[Stored data]
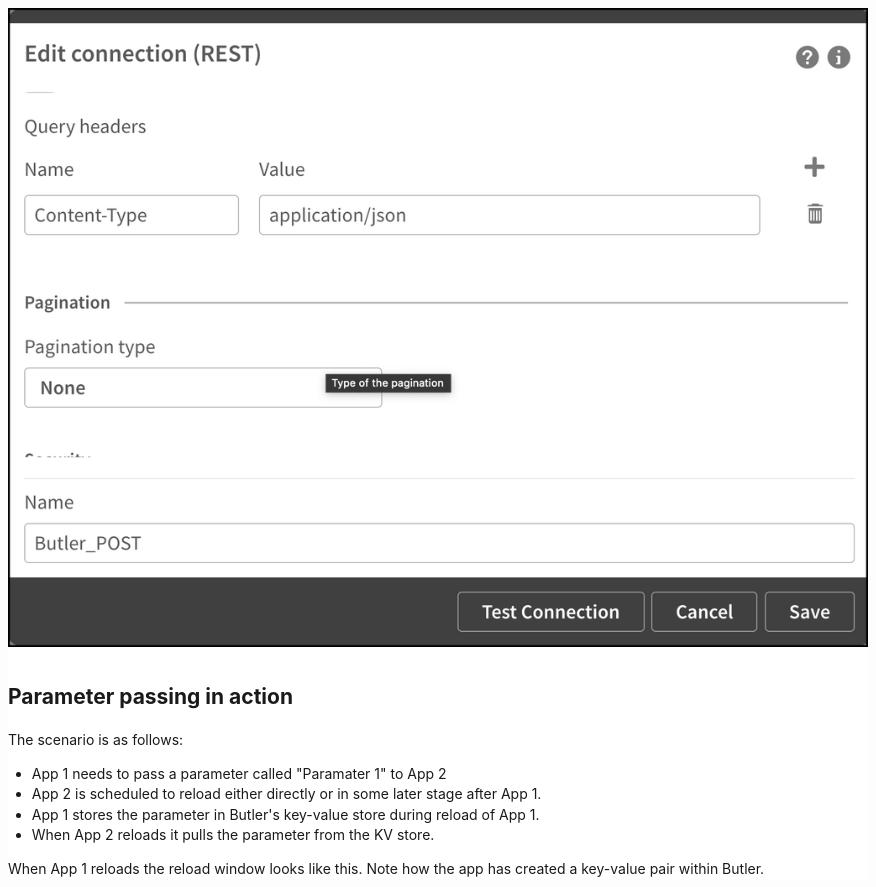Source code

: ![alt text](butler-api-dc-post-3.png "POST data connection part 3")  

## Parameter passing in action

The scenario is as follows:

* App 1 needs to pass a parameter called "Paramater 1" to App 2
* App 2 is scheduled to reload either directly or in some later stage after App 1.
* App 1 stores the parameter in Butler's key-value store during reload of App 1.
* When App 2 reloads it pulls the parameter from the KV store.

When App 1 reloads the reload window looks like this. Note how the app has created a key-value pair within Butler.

...

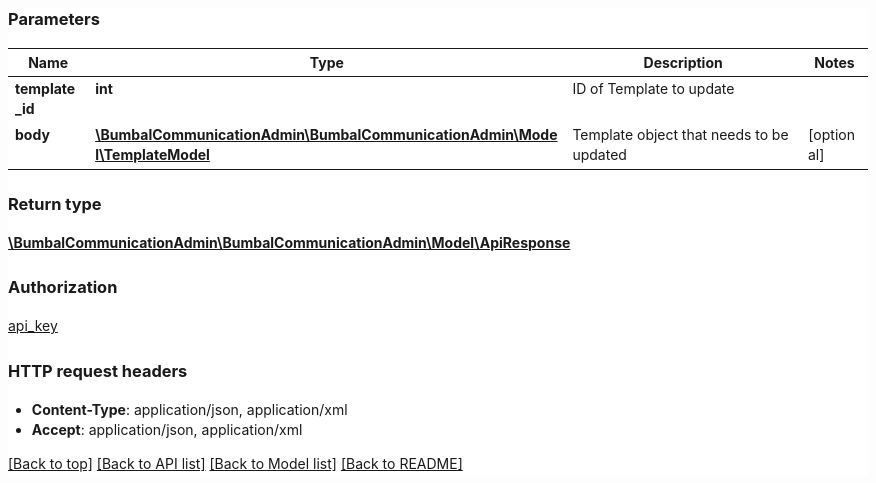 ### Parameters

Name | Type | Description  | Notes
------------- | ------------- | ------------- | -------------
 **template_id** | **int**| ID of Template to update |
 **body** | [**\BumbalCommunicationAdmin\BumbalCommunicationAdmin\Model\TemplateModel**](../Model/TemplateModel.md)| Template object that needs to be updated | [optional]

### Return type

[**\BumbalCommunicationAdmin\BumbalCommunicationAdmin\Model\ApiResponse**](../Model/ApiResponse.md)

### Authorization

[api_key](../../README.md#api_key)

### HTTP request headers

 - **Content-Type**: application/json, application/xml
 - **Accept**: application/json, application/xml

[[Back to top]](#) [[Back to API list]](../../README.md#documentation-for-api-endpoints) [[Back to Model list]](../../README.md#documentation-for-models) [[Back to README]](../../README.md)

- [Action item]: Across the data, find each line that has "Template" in it and copy that line.

- [Your response]:
 **template_id** | **int**| ID of Template to update |
 **body** | [**\BumbalCommunicationAdmin\BumbalCommunicationAdmin\Model\TemplateModel**](../Model/TemplateModel.md)| Template object that needs to be updated | [optional]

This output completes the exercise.